The Final Fantasy Project: Week #7

laylaOnce again, the siren song of Ni No Kuni has meant that my story progress through Final Fantasy II has been a bit more limited this week than it might otherwise have been. Instead of talking about the plot, then, I’d like to discuss a mechanic that the Final Fantasy series makes fairly frequent use of, and that originated in II: “guest” party members.

For the purposes of this column, when I talk about guest members, what I mean is a character who doesn’t stick with you for the entire game, but instead joins up for only a smaller segment before dying, revealing him/herself as an agent of the “other side,” running off on some other very important errand, or otherwise leaving your merry band. In looking around for some specific examples, I discovered this page, which is….exhaustive, if you’re interested, but I’ll mostly be focusing on the Final Fantasy-related examples (even though it’s extremely tempting to mention Shinjiro from Persona 3, I will, of course, refrain from straying off-topic….of course).

In most of the games I’ve played, guest characters tend to fall into one of three categories. The first group is composed of what may be thought of as “tutorial characters.” These are, as the name suggests, characters who join you for a short amount of time in the beginning of the game to help you get your bearings or simply to make sure you’re not setting out alone before you have a story-related reason to encounter your real party members. Biggs and Wedge from FFIV, Seifer from VIII, and Gadot and Lebreau from XIII fall into this category.

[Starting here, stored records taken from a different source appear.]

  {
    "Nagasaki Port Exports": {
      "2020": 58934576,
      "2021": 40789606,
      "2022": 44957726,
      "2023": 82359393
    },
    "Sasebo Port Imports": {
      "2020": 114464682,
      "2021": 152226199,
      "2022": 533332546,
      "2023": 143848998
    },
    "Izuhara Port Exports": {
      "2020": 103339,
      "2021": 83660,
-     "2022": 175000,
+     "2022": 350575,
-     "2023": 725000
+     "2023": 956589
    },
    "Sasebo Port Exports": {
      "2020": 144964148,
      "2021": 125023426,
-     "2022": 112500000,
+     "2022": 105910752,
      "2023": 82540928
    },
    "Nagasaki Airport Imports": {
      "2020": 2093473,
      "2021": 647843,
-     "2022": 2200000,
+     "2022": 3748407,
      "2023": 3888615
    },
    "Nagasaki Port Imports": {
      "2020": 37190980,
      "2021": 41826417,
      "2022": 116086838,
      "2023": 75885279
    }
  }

Then, there are those who are ridiculously overpowered, serving as a temporary level-booster for the rest of your normal party. This usually means that they won’t be with you for very long, as it would totally wreck the balance of the game and make your other characters essentially obsolete. Some examples of this category may be found in FFIV (Fusoya), VII (Sephiroth), and X (Seymour). I think Beatrix from IX also falls into this category, although IX and I have never really gotten along all that well, so I don’t have the best memory of how powerful she turns out to be.

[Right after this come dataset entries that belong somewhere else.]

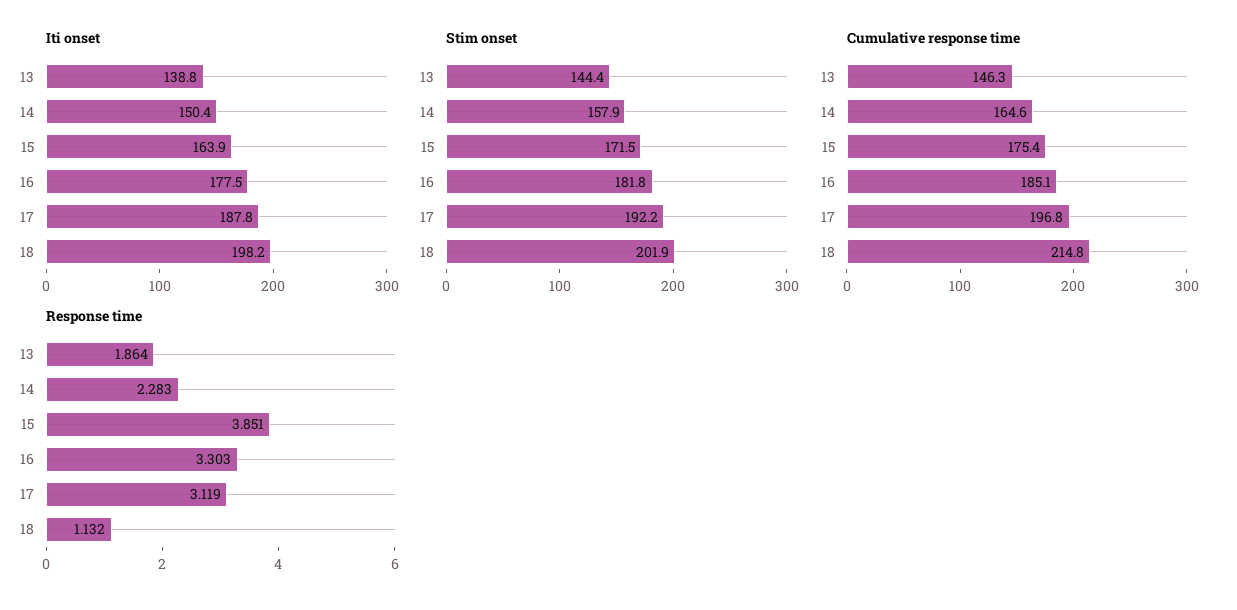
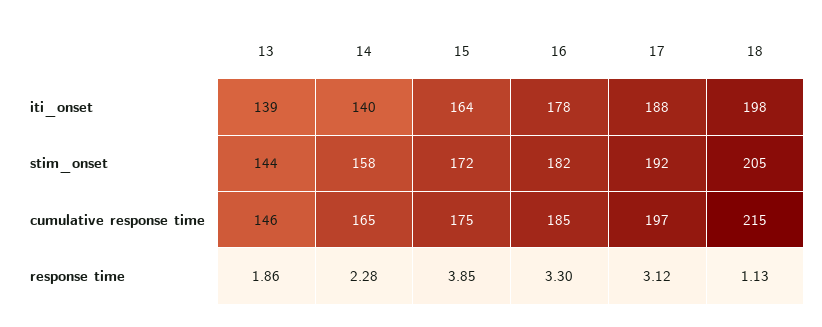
  {
    "Iti onset": {
      "13": 138.8,
-     "14": 150.4,
+     "14": 140,
      "15": 163.9,
      "16": 177.5,
      "17": 187.8,
      "18": 198.2
    },
    "Stim onset": {
      "13": 144.4,
      "14": 157.9,
      "15": 171.5,
      "16": 181.8,
      "17": 192.2,
-     "18": 201.9
+     "18": 205
    },
    "Cumulative response time": {
      "13": 146.3,
      "14": 164.6,
      "15": 175.4,
      "16": 185.1,
      "17": 196.8,
      "18": 214.8
    },
    "Response time": {
      "13": 1.864,
      "14": 2.283,
      "15": 3.851,
      "16": 3.303,
      "17": 3.119,
      "18": 1.132
    }
  }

Finally, there are the characters that serve almost as guideposts, joining your party to actually be useful and properly balanced, and (for me, at least) to give the player a fair idea of where he or she should be, level-wise, at this point in the story. These are the least likely to show up as “real” guests, but also the most likely to show up later and permanently join as a regular party member. IV and XII are the most notable here, with Amalia/Ashe and Basch showing up in the latter and Kain and Rosa (amongst others) in the former.

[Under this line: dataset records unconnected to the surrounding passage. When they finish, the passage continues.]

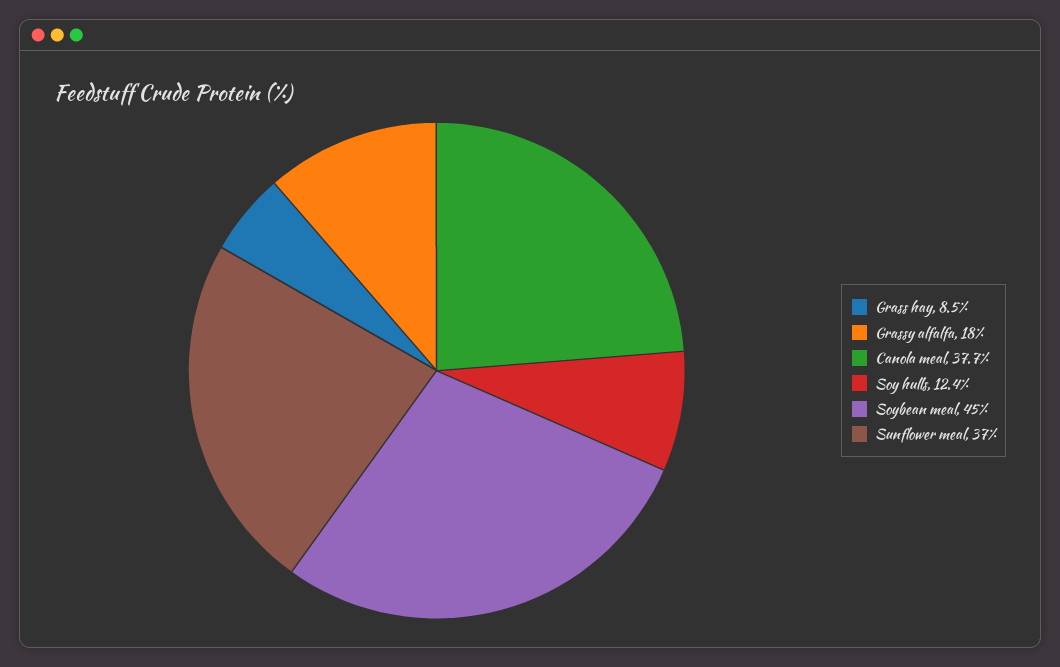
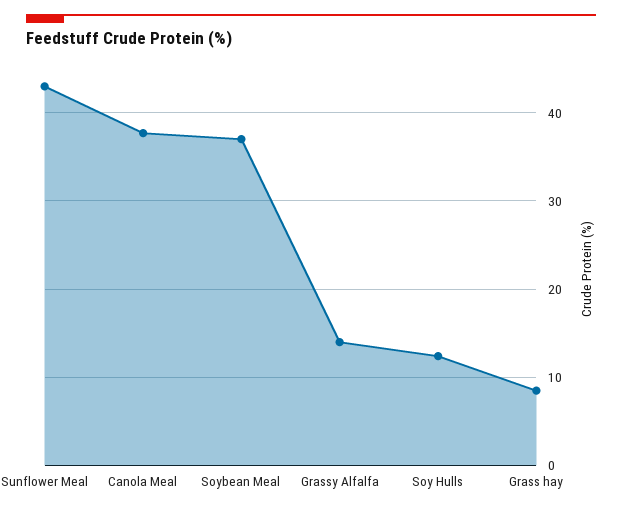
  {
    "Grass hay": 8.5,
-   "Grassy alfalfa": 18,
+   "Grassy alfalfa": 14,
    "Canola meal": 37.7,
    "Soy hulls": 12.4,
-   "Soybean meal": 45,
+   "Soybean meal": 37,
-   "Sunflower meal": 37
+   "Sunflower meal": 43
  }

minduff2With all of those examples showing up later in the series, one might expect for the game that originated the practice to be crawling with examples of all three types. Well…it isn’t, really. It definitely has its share of guest characters, but what I find frustrating is that nearly all of them are basically useless in battle, serving only as one more body to have to equip, level, and heal. Mindu, the first temporary party member you encounter, sticks around for quite some time—long enough, in fact, that I had begun to think he was going to be with us permanently. My perception may have been skewed a little by the fact that this was during the time when I was undertaking my obsessive leveling mission (Mindu was actually the one I had assigned to smack everyone else in the face with a big stick to toughen them up); because of that, I probably spent more game time with him than I normally would have. He eventually does leave to pursue other duties, though, and the next temporary member you get, Josef, is neither as powerful nor as long-lived as your last. Josef joins you for only one dungeon, and his primary function seems to be simply to die in a heroic and noble manner, leaving behind the daughter that you just saved for him. After this, you pick up the woefully under-equipped Gordon, followed by the more-interesting-but-still-not-particularly-useful Leila, both of whom joined up at a considerably lower power level than the rest of my party, meaning that I would have needed to spend quite a lot of time on them in order to get them up to speed, had I wanted to do so.

The thing was, I didn’t want to. And I didn’t need to. My core three were, by that point, strong enough to face most things, if not completely by themselves, then with minimal assistance from whoever filled that fourth slot. Every once in a while the temp could throw a healing spell or perhaps get some extra damage in during a fight, but leaving them lagging behind my party ability-wise hasn’t seemed to affect my combat prowess much, if at all. In the three categories I outlined above, the party members the player is given serve some sort of purpose, but here, they seem almost token, and I question why they’re there at all. Then again, I suppose since it’s the first time this particular mechanic was explored within the series, it had to start somewhere.

Currently, I’m without a fourth party member; Leila left, and I very briefly reunited with Gordon, but he’s now gone too. Perhaps whoever I gain next will be a bit more useful, but I’m not really holding my breath.